Выбрать главу

Судный день

Что очаровывает и завораживает меня в фотографиях, которые я люблю? Полагаю, дело вот в чём: фотография для меня есть в некотором роде место Страшного суда, она представляет мир как явленный в последний день, в День гнева. Дело не обязательно в сюжете, и я не имею в виду, что мои любимые фотографии это те, что изображают что–то опасное, серьёзное или даже трагическое. Нет, фото может показывать любое лицо, любой предмет или любое событие. Вот случай такого фотографа, как Дондеро, который, как и Роберт Капа, всегда оставался преданным активной журналистике и часто занимался тем, что можно было бы называть фотографическим fldnerie[18] (или «дрейфом»): бесцельно прогуливался и фотографировал всё, что попадётся. Но «то, что попадётся» — лица двух женщин, едущих на велосипедах по Шотландии, витрина магазина в Париже — словно было приглашено, вызвано повесткой явиться в Судный день.

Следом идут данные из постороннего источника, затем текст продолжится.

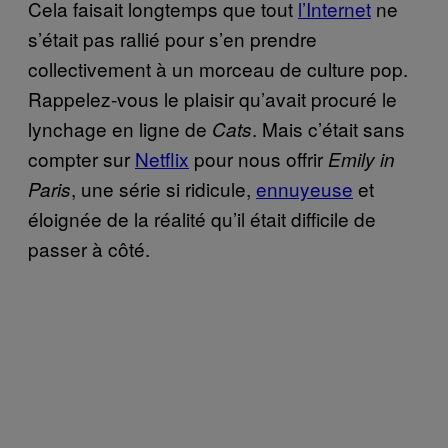
Cela faisait longtemps que tout
l’Internet
ne
s’était pas rallié pour s’en prendre
collectivement à un morceau de culture pop.
Rappelez-vous le plaisir qu’avait procuré le
lynchage en ligne de
. Mais c’était sans
Cats
compter sur
Netflix
pour nous offrir
Emily in
, une série si ridicule,
ennuyeuse
et
Paris
éloignée de la réalité qu’il était difficile de
passer à côté.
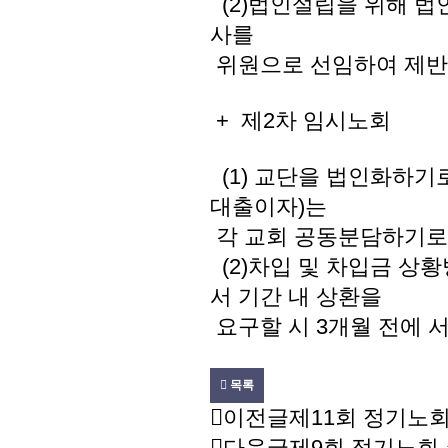
(2)법인설립을 위해 법
사를
위원으로 선임하여 제반
+ 제2차 임시노회
(1) 교단을 법인화하기
대출이자)는
각 교회 공동분담하기로
(2)차입 및 차입금 상황
서 기간 내 상환을
요구할 시 3개월 전에 
목록
이전글
제11회 정기노회
다음글
제9회 정기노회 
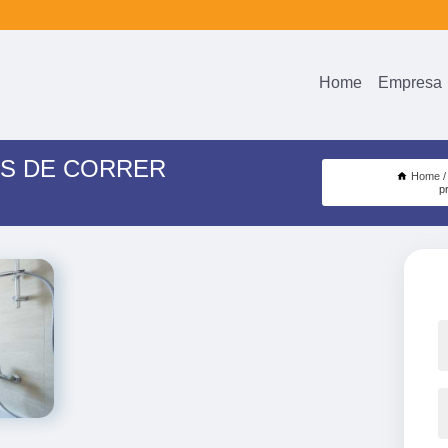
Home
Empresa
AS DE CORRER
Home
p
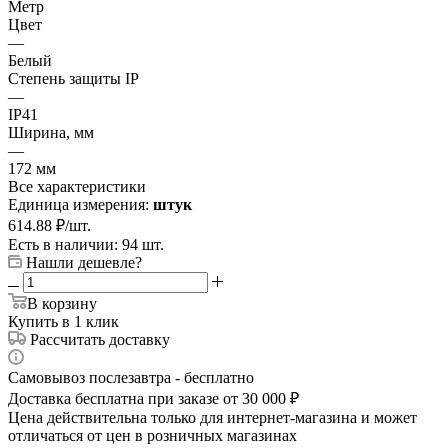
Метр
Цвет
—
Белый
Степень защиты IP
—
IP41
Ширина, мм
—
172 мм
Все характеристики
Единица измерения:
штук
614.88
₽
/шт.
Есть в наличии: 94 шт.
Нашли дешевле?
В корзину
Купить в 1 клик
Рассчитать доставку
Самовывоз послезавтра - бесплатно
Доставка бесплатна при заказе от 30 000 ₽
Цена действительна только для интернет-магазина и может
отличаться от цен в розничных магазинах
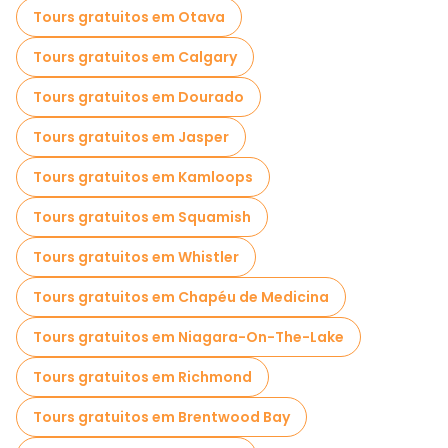
Tours gratuitos em Otava
Tours gratuitos em Calgary
Tours gratuitos em Dourado
Tours gratuitos em Jasper
Tours gratuitos em Kamloops
Tours gratuitos em Squamish
Tours gratuitos em Whistler
Tours gratuitos em Chapéu de Medicina
Tours gratuitos em Niagara-On-The-Lake
Tours gratuitos em Richmond
Tours gratuitos em Brentwood Bay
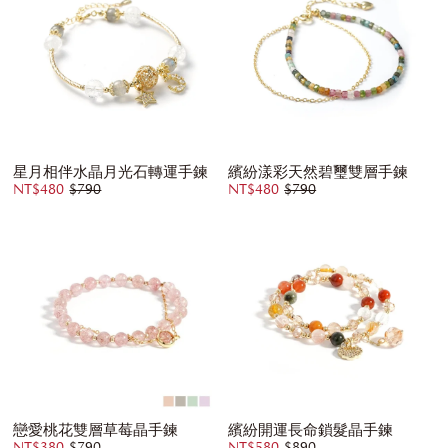
星月相伴水晶月光石轉運手鍊
繽紛漾彩天然碧璽雙層手鍊
NT$480
$790
NT$480
$790
戀愛桃花雙層草莓晶手鍊
繽紛開運長命鎖髮晶手鍊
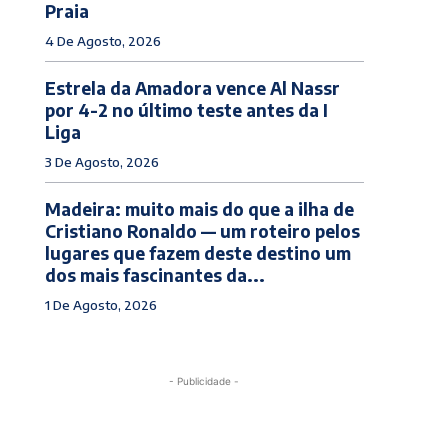
Praia
4 De Agosto, 2026
Estrela da Amadora vence Al Nassr
por 4-2 no último teste antes da I
Liga
3 De Agosto, 2026
Madeira: muito mais do que a ilha de
Cristiano Ronaldo — um roteiro pelos
lugares que fazem deste destino um
dos mais fascinantes da...
1 De Agosto, 2026
- Publicidade -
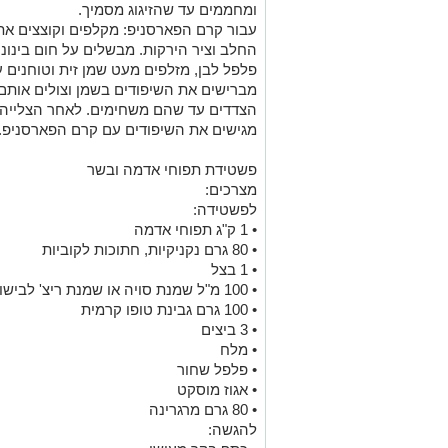
ומחממים עד שהזיגוג מסמיך.
עבור קרם הפארסניפ: מקלפים וקוצצים את
החלב וציר הירקות. מבשלים על חום בינונ
פלפל לבן, מזלפים מעט שמן זית וטוחנים
מברישים את השיפודים בשמן וצולים אותם 
הצדדים עד שהם משחימים. לאחר הצלייה, 
מגישים את השיפודים עם קרם הפארסניפ. 
פשטידת תפוחי אדמה ובשר
מצרכים:
לפשטידה:
• 1 ק"ג תפוחי אדמה
• 80 גרם נקניקיות, חתוכות לקוביות
• 1 בצל
• 100 מ"ל שמנת סויה או שמנת ריצ' לבישול
• 100 גרם גבינת טופו קרמית
• 3 ביצים
• מלח
• פלפל שחור
• אגוז מוסקט
• 80 גרם מרגרינה
להגשה:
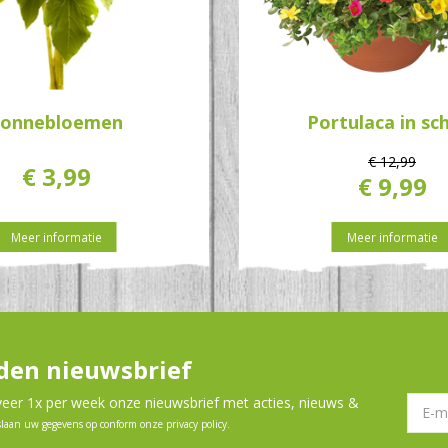
Zonnebloemen
Portulaca in sc
€
12
,
99
€
3
,
99
€
9
,
99
Meer informatie
Meer informatie
en nieuwsbrief
er 1x per week onze nieuwsbrief met acties, nieuws &
slaan uw gegevens op conform onze
privacy policy
.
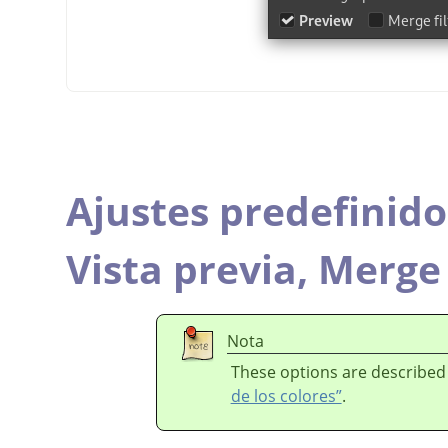
Ajustes predefinido
Vista previa,
Merge 
Nota
These options are described
de los colores”
.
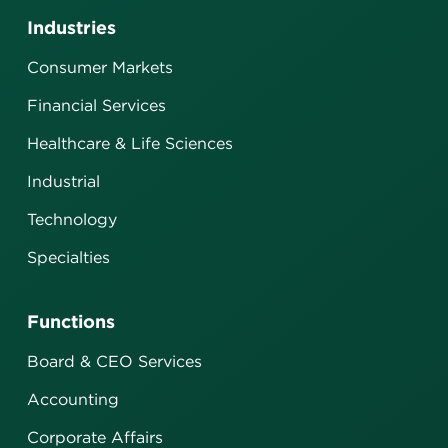
Industries
Consumer Markets
Financial Services
Healthcare & Life Sciences
Industrial
Technology
Specialties
Functions
Board & CEO Services
Accounting
Corporate Affairs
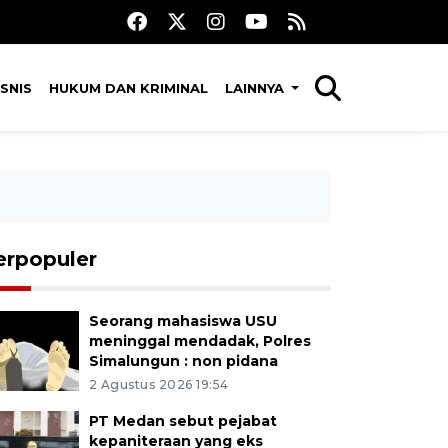
SNIS
HUKUM DAN KRIMINAL
LAINNYA
erpopuler
Seorang mahasiswa USU
meninggal mendadak, Polres
Simalungun : non pidana
2 Agustus 2026 19:54
PT Medan sebut pejabat
kepaniteraan yang eks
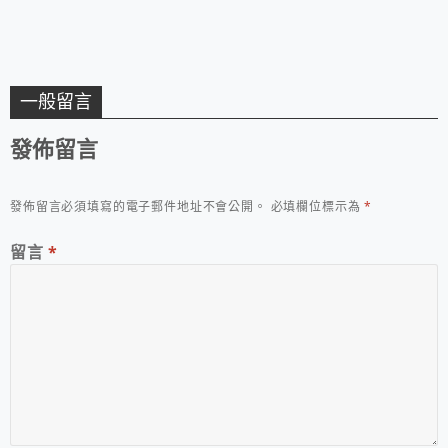
一般留言
發佈留言
發佈留言必須填寫的電子郵件地址不會公開。
必填欄位標示為
*
留言
*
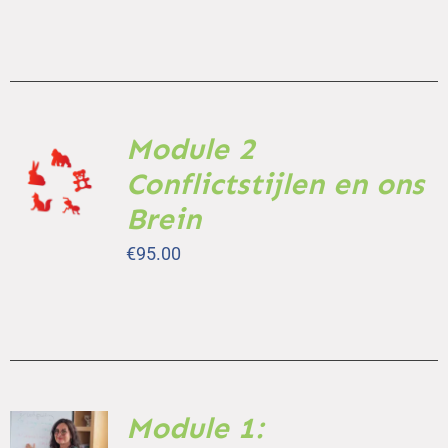
Module 2
TOEVOEGEN
AAN
Conflictstijlen en ons
WINKELWAGEN
Brein
/
DETAILS
€
95.00
Module 1:
TOEVOEGEN
AAN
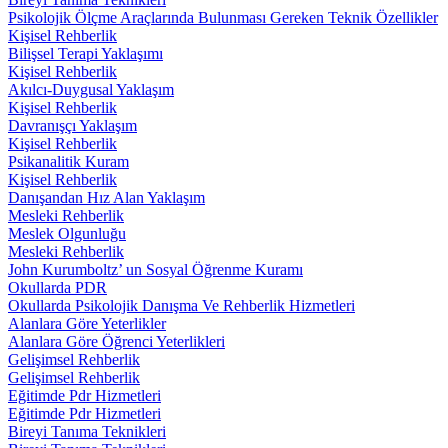
Psikolojik Ölçme Araçlarında Bulunması Gereken Teknik Özellikler
Kişisel Rehberlik
Bilişsel Terapi Yaklaşımı
Kişisel Rehberlik
Akılcı-Duygusal Yaklaşım
Kişisel Rehberlik
Davranışçı Yaklaşım
Kişisel Rehberlik
Psikanalitik Kuram
Kişisel Rehberlik
Danışandan Hız Alan Yaklaşım
Mesleki Rehberlik
Meslek Olgunluğu
Mesleki Rehberlik
John Kurumboltz’ un Sosyal Öğrenme Kuramı
Okullarda PDR
Okullarda Psikolojik Danışma Ve Rehberlik Hizmetleri
Alanlara Göre Yeterlikler
Alanlara Göre Öğrenci Yeterlikleri
Gelişimsel Rehberlik
Gelişimsel Rehberlik
Eğitimde Pdr Hizmetleri
Eğitimde Pdr Hizmetleri
Bireyi Tanıma Teknikleri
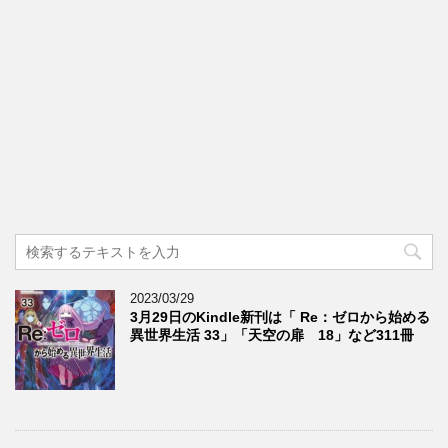
2023/03/29
3月29日のKindle新刊は「 Re：ゼロから始める
異世界生活 33」「天空の扉 18」など311冊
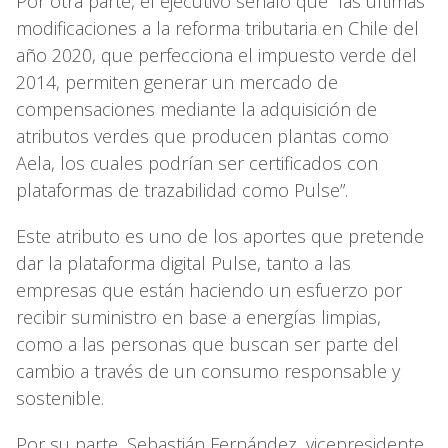
Por otra parte, el ejecutivo señaló que “las últimas
modificaciones a la reforma tributaria en Chile del
año 2020, que perfecciona el impuesto verde del
2014, permiten generar un mercado de
compensaciones mediante la adquisición de
atributos verdes que producen plantas como
Aela, los cuales podrían ser certificados con
plataformas de trazabilidad como Pulse”.
Este atributo es uno de los aportes que pretende
dar la plataforma digital Pulse, tanto a las
empresas que están haciendo un esfuerzo por
recibir suministro en base a energías limpias,
como a las personas que buscan ser parte del
cambio a través de un consumo responsable y
sostenible.
Por su parte, Sebastián Fernández, vicepresidente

Что это верно, начиная с времён возникновения фотографии, с абсолютной ясностью показывает один пример. Вам знаком, конечно, знаменитый дагерротип “Boulevard du Temple”, считающийся первой фотографией, на которой запечатлена человеческая фигура. Серебряная пластина изображает бульвар дю Тампль, сфотографированный Дагером из окна своей студии в час пик. Бульвар должен быть переполнен людьми и экипажами и, тем не менее, поскольку аппараты той эпохи требовали чрезвычайно продолжительного времени экспозиции, изо всей этой движущейся массы не видно вообще ничего. Ничего, за исключением маленького чёрного контура на тротуаре слева внизу на фото. Это мужчина, который остановился почистить обувь и потому довольно долго стоял неподвижно, с ногой, чуть приподнятой над скамейкой для чистки обуви, чтобы поставить туда стопу.

Вряд ли можно придумать образ, более адекватный Страшному суду. Множество людей — даже всё человечество — присутствует, но их не видно, потому что суд касается только одной личности, одной–единственной жизни: именно этой и никакой другой. И в каком виде эту жизнь, эту личность застиг, схватил и обессмертил ангел Страшного суда — он же ангел фотографии? В жесте самом банальном и заурядном, в жесте чистки обуви! В последний момент человек, каждый человек, запечатлевается навсегда в самом ничтожном и повседневном жесте. И всё же благодаря фотографическому объективу этот жест наделяется теперь весомостью всей жизни, эта незначительная, даже глупая поза заключает и передаёт в себе смысл всего существования.

Я полагаю, что есть тайная связь между жестом и фотографией. Способность жеста сосредоточивать и созывать целые сонмы ангельских сил конституируется в фотообъектив и имеет в фотографии свой locus, свой решающий момент. Беньямин написал однажды по поводу Жюльена Грина, что тот представляет своих персонажей жестом судьбы, который фиксирует их в неотвратимости адского небытия[19]. Полагаю, что ад, который здесь обсуждается, — языческий, а не христианский. В Гадесе тени мёртвых повторяют до бесконечности один и тот же жест: Иксион вращает своё колесо, Данаиды напрасно стараются наполнить водой дырявую бочку. Но речь не идёт о наказании, языческие тени не осуждены на муки. Вечное повторение есть здесь шифр apokatastasis[20], бесконечного резюме экзистенции.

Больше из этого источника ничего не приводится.